Request >> Give only the number of lines in the listing below where the string "allows" occurs.

Dataset content >>
· · ·
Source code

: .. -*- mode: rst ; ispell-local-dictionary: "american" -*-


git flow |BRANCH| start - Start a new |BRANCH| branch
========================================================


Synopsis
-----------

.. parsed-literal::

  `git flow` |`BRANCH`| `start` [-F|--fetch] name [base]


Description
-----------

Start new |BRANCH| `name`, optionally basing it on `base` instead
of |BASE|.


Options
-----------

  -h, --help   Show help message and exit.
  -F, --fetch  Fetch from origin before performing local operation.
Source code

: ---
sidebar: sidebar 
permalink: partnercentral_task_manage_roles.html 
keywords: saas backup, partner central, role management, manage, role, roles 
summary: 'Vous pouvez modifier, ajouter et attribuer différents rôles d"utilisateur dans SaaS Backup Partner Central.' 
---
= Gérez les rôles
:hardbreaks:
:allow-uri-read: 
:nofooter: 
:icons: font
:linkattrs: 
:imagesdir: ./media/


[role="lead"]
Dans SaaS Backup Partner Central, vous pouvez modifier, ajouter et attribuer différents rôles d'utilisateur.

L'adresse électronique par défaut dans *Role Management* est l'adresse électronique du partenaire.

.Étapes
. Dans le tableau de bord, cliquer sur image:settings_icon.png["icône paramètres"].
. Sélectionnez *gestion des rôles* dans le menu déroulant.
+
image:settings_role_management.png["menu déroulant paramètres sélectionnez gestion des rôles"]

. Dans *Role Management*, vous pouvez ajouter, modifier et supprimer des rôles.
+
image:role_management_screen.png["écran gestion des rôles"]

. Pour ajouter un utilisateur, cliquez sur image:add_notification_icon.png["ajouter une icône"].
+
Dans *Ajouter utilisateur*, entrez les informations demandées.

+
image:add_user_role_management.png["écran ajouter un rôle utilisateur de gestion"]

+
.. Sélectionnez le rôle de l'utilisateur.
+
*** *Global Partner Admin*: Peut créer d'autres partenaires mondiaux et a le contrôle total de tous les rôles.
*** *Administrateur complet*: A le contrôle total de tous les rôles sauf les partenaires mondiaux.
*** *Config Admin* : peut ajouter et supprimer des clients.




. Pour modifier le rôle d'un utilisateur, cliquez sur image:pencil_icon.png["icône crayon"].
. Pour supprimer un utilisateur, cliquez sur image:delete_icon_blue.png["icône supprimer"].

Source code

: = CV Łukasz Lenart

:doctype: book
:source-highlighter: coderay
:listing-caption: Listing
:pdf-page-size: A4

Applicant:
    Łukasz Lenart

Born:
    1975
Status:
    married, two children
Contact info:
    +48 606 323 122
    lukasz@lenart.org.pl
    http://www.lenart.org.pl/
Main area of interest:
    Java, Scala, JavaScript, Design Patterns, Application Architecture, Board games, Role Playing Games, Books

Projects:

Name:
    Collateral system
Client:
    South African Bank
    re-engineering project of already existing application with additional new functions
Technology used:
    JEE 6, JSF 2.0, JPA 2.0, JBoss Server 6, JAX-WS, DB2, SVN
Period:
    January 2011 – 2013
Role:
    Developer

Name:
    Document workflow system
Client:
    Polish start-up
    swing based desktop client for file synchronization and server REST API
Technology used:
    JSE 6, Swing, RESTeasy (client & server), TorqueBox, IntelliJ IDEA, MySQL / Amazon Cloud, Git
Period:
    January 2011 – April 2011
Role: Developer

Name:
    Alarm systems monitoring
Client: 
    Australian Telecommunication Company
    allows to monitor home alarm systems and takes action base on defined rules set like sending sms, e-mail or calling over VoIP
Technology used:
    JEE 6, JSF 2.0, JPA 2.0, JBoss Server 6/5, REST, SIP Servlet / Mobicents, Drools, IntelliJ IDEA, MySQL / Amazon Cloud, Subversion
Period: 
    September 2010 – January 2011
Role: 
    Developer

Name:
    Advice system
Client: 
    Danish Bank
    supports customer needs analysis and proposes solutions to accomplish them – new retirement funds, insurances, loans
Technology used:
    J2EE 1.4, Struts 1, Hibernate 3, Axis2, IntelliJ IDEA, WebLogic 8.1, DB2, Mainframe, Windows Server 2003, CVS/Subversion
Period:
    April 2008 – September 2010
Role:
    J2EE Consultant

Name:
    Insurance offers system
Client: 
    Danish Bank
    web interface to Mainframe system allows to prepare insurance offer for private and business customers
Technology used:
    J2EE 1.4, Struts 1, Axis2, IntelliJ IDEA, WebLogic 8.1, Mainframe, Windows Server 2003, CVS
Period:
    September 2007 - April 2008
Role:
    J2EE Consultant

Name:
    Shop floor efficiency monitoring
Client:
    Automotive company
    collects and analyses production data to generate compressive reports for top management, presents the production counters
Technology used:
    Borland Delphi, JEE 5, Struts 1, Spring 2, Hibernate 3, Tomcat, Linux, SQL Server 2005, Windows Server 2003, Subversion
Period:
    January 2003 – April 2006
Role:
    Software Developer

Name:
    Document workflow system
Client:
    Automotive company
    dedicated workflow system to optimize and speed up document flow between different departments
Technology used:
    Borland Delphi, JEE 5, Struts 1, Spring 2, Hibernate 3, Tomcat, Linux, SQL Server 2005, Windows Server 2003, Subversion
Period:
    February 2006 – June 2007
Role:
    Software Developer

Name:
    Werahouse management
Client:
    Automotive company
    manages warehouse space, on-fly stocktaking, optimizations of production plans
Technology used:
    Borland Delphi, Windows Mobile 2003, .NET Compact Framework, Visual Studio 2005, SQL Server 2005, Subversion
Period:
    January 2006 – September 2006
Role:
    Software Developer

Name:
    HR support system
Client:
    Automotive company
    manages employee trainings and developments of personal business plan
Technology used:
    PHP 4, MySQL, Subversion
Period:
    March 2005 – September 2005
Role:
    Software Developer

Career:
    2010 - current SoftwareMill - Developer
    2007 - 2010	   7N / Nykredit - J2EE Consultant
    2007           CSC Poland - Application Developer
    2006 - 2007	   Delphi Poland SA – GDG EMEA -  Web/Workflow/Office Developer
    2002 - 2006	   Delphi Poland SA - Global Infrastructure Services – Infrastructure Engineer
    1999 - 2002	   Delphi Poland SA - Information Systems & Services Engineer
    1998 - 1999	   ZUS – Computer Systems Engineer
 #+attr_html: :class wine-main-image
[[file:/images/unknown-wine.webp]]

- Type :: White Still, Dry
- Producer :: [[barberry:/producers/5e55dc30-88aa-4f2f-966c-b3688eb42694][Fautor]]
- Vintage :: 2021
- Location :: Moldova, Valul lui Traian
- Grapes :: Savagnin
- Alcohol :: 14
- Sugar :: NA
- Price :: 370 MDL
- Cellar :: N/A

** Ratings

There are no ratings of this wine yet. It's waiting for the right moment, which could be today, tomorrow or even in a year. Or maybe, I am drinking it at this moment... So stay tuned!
· · ·
Response to the task >> 2